Try "1234." No? What's Edward Snowden's birthday?

NSA surveillance leaker Edward Snowden reportedly used an email provider called Lavabit, which boasted of strong security features. Today, Boing Boing took note that the company has shut down and posted a message by the owner explaining the company would not "become complicit in crimes against the American people."

Spencer Ackerman over at The Guardian reported further:

Lavabit, an email service that boasted of its security features and claimed 350,000 customers, is no more, apparently after rejecting a court order for cooperation with the US government to participate in surveillance on its customers. It is the first such company known to have shuttered rather than comply with government surveillance.

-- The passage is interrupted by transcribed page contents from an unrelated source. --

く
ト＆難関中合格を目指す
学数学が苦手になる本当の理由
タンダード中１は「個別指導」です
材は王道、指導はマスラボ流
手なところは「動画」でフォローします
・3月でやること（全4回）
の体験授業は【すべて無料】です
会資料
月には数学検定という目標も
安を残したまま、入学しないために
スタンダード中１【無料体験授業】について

"I have been forced to make a difficult decision: to become complicit in crimes against the American people or walk away from nearly ten years of hard work by shutting down Lavabit," founder Ladar Levison wrote on the company's website, reported by Xeni Jardin the popular news site Boing Boing.

Levison said government-imposed restrictions prevented him from explaining what exactly led to his company's crisis point.

Levinson is planning on a court fight over the orders, whatever they may be. Declan McCullagh, tech reporter for CNET, theorizes that Lavabit may have gotten an order to intercept user passwords or install surveillance software on their equipment, two government tactics he's written about recently.